Travail à faire =
Réécrivez sous forme de liste le paragraphe de l'article qui commence par « Dans l'ensemble et malgré le poids des ans », en conservant ses faits principaux.

La condition de la femme.
Naruse Mikio dresse sur plus d'1h30 le portrait d'une femme au foyer qui visiblement s'ennuie de son train-train quotidien et de la vie qu'elle mène avec son mari, un homme d'affaire plus occupé à demander quand est-ce qu'on mange plutôt que de s'occuper pleinement de son épouse. Nous suivons donc ce couple au travers de petites histoires qui vont chambouler leur vie, comme l'arrivée d'une jeune fille fugueuse (qui n'est autre qu'une nièce) qui va jouer un rôle prépondérant quant à l'avenir du couple. En effet cette dernière, allumeuse à ses heures, drague Hatsunosuke pour s'amuser, rend jalouse Michiyo au point de quitter Osaka pour Tokyo histoire de se changer les idées devant tant d'ennui. Naruse développe ainsi cette sensation de lassitude qui peut régner dans un couple banal, insiste sur les petites piques - inoffensives certes - de chacun histoire de provoquer l'explosion au sein du couple. Les assiettes ne voleront pas, pudeur et respect oblige, mais on se plait à ricaner devant les mimiques de l'agaçante Satoko, véritable peste.
Le repas c'est aussi une chronique d'une société où les hommes n'ont pas la cote, délaissant les femmes au profit du travail ou alors étant tout simplement célibataires parce qu'ils trouvent les femmes "méchantes". Les femmes sont aussi taxées de boniche (à l'époque ce n'était pas faux), image typique de la femme au foyer préparant le riz et la soupe pour le mari qui n'a plus qu'à passer à table une fois rentré du boulot. Forcément avec un tel quotidien la lassitude s'installe suite à n'importe quelle étincelle (ici la jeune Satoko), les êtres se séparent pour mieux se retrouver par la suite. Certaines séquences sont d'ailleurs géniales, de même que l'interprétation d'ensemble absolument irréprochable. Rarement aura t-on vu pareil mélange d'émotion en une séquence (doute, anxiété, jalousie, frustration), surtout avec le personnage de Michiyo interprété avec justesse et sincérité par Hara Setsuko. N'oublions pas Uehara Ken dans la peau du mari un peu dépassé et Shimazaki Yukiko campant le rôle d'une fille trop gâtée.
Dans l'ensemble et malgré le poids des ans, la réalisation de Naruse reste tout à fait acceptable. Si elle ne fait pas preuve d'un génie quelconque éclipsant ainsi toute "marque de fabrique", l'ensemble tient la route avec une mise en scène stricte, tout juste apercevrons-nous quelques travellings et plan-séquence très courts en guise de mouvements. Un bon point pour la très élégante musique, soutenant les passages clés (durant une grosse partie du prologue et en fin de métrage) comme il était coutume dans les années 50. Bref, Le repas est un film à voir pour ses élégants portraits de femmes, proche du film historique à part entière. Il est d'ailleurs visible à St-Michel sur Paris jusqu'au 1er décembre dans une copie très satisfaisante.

Données affichées =
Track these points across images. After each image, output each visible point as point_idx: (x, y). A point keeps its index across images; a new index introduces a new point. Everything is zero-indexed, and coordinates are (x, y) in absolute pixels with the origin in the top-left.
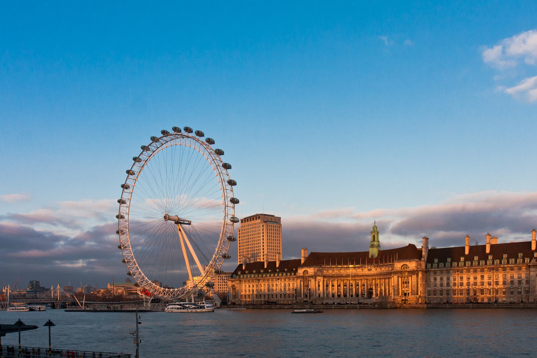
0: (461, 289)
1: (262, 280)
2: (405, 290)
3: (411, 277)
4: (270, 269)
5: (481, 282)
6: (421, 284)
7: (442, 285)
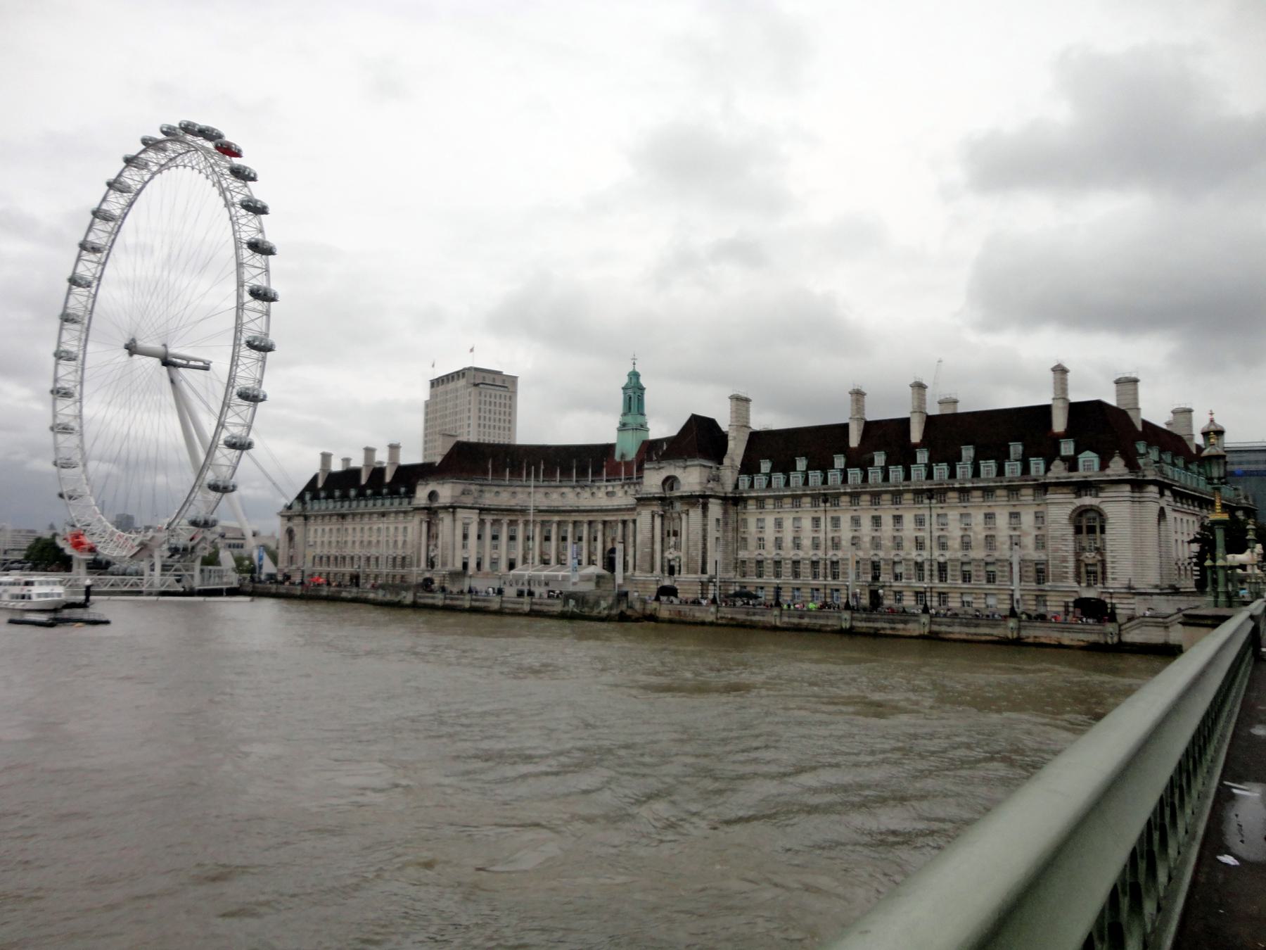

Résultat =
- Malgré son âge, la réalisation de Naruse reste tout à fait acceptable.
- Elle ne montre aucun génie particulier ni « marque de fabrique », mais l'ensemble tient la route grâce à une mise en scène stricte, avec seulement quelques travellings et plans-séquences très courts.
- La musique, très élégante, soutient les passages clés (une grande partie du prologue et la fin du métrage), comme c'était la coutume dans les années 50.
- Le repas est un film à voir pour ses élégants portraits de femmes, proche du film historique à part entière.
- Il est visible à St-Michel, à Paris, jusqu'au 1er décembre, dans une copie très satisfaisante.